Räumliches Vorstellungsvermögen ist natürlich eine Grundvoraussetzung für Fluglotsen, die auch im Einstellungstest abgefragt wird. Es geht ja darum, welche Flugzeuge ich wo in welcher Höhe aneinander vorbeibringe. Von daher kann sich ein Lotse auch bestimmt sehr gut vorstellen, wo in einer Wohnung was stehen könnte.
Werden Fluglotsen auch weiterhin dringend gesucht?

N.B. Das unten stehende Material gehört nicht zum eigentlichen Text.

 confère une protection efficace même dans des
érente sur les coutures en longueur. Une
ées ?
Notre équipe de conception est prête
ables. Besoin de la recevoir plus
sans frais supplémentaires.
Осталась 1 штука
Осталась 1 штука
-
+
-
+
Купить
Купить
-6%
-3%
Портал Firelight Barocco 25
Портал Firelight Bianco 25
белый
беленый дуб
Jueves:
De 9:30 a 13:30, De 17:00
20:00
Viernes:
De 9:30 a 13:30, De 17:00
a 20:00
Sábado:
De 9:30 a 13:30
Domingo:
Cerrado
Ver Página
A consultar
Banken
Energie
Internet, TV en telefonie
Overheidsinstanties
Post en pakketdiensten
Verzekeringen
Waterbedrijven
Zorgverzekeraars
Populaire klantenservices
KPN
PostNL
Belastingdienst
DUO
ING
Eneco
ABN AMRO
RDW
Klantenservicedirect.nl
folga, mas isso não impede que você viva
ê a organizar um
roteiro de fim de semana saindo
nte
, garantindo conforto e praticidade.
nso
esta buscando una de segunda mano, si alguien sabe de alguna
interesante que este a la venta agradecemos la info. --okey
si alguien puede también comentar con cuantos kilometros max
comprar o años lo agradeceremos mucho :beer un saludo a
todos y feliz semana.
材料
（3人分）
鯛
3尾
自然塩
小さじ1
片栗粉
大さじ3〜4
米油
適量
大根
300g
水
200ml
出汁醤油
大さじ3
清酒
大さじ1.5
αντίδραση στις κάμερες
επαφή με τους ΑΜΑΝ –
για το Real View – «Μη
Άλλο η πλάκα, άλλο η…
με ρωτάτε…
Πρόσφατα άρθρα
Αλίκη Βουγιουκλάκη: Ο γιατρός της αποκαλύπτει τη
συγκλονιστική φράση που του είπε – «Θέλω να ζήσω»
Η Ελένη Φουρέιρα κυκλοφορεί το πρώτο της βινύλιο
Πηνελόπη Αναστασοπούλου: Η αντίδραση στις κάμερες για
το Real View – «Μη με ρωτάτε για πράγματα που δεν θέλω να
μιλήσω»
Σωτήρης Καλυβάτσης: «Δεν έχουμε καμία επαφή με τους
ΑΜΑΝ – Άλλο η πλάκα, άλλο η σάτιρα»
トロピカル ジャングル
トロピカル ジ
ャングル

Wir versuchen, unsere Kurse an der Akademie in Langen bei Frankfurt zu füllen, um die Abgänge von Lotsen in den nächsten Jahren auszugleichen. Denn der Fluglotse geht mit 55 Jahren in Ruhestand. Und nun haben wir starke Jahrgänge, die in den Ruhestand wechseln. In Bremen bekommen wir dieses Jahr daher viele Trainees. Aber Ausbildung ist schon eine Herausforderung in Zeiten des geringen Flugverkehrs. Momentan trainieren sie viel im Simulator. Dafür haben wir auch in Bremen einen eigenen Radarsimulator.
Warum lohnt es sich, diesen Beruf zu ergreifen?

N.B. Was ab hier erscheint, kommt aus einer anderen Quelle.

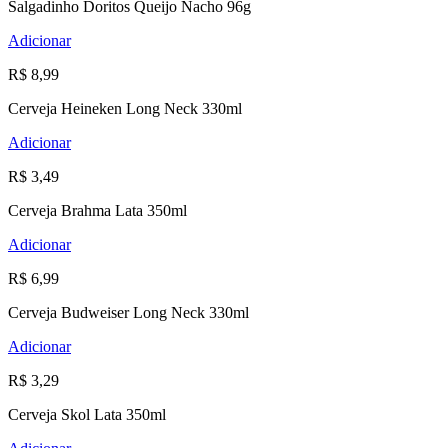
Salgadinho Doritos Queijo Nacho 96g
Adicionar
R$ 8,99
Cerveja Heineken Long Neck 330ml
Adicionar
R$ 3,49
Cerveja Brahma Lata 350ml
Adicionar
R$ 6,99
Cerveja Budweiser Long Neck 330ml
Adicionar
R$ 3,29
Cerveja Skol Lata 350ml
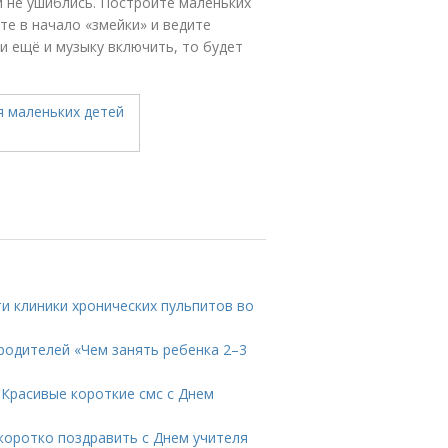
и не ушиблись. Постройте маленьких
ьте в начало «змейки» и ведите
ли ещё и музыку включить, то будет
и клиники хронических пульпитов во
 родителей «Чем занять ребенка 2–3
. Красивые короткие смс с Днем
 коротко поздравить с Днем учителя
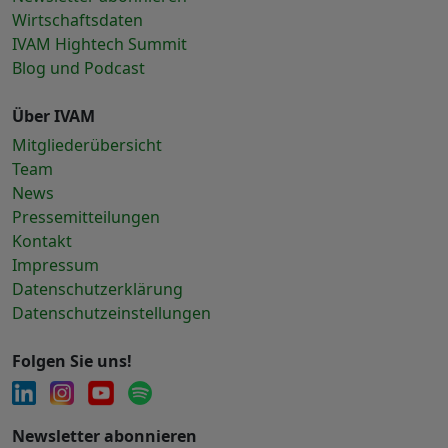
Wirtschaftsdaten
IVAM Hightech Summit
Blog und Podcast
Über IVAM
Mitgliederübersicht
Team
News
Pressemitteilungen
Kontakt
Impressum
Datenschutzerklärung
Datenschutzeinstellungen
Folgen Sie uns!
Newsletter abonnieren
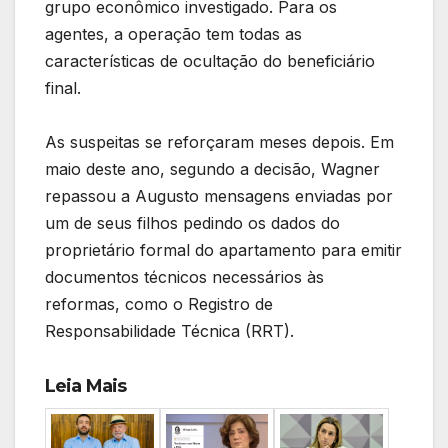
grupo econômico investigado. Para os
agentes, a operação tem todas as
características de ocultação do beneficiário
final.
As suspeitas se reforçaram meses depois. Em
maio deste ano, segundo a decisão, Wagner
repassou a Augusto mensagens enviadas por
um de seus filhos pedindo os dados do
proprietário formal do apartamento para emitir
documentos técnicos necessários às
reformas, como o Registro de
Responsabilidade Técnica (RRT).
Leia Mais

Es ist zum einen die Begeisterung für die Luftfahrt, dazu das Ziel, die unterschiedlichen Kunden in der Luftfahrt, mit dem bestmöglichen Service sicher durch den Luftraum zu bringen. Dazu kommt die Flexibilität, die man zeigen muss, und die Anspannung, die man auf den Punkt bringen muss – und wenn ich Feierabend habe, nehme ich auch keine Arbeit mit nach Hause.
Das Gespräch führte F. Schwiegershausen.
Andre Biestmann (54) verdiente sich schon zu Schulzeiten Geld in der Flugzeugwerkstatt in seinem Geburtsort Damme. 1990 begann er bei der DFS Deutschen Flugsicherung in Bremen, wechselte 2007 in die Zentrale bei Frankfurt am Main und nun als neuer Leiter der Flugsicherung wieder nach Bremen.
Die Kontrollzentrale der DFS in Bremen ist mit ihren 500 Beschäftigten zuständig für den Luftraum im Norden: Der geht von Wittmund und Schleswig bis in den Süden für die Anflüge nach Kassel und Paderborn, und von der niederländischen Grenze bis zu den An- und Abflügen des Großstadtflughafens BER. Die Flüge des Werksflughafens von Airbus in Finkenwerder gehörent auch ebenso dazu wie die Übungsflüge des mit seiner An- und Abflug. Mit dazu gehört auch das Eurofighter-Trainingszentrums in Rostock-Laage wie der übrigen Militärflugplätze. Vor Corona gab es in diesem Luftraum täglich 1800 Flugbewegungen. Momentan sind es 70 Prozent weniger.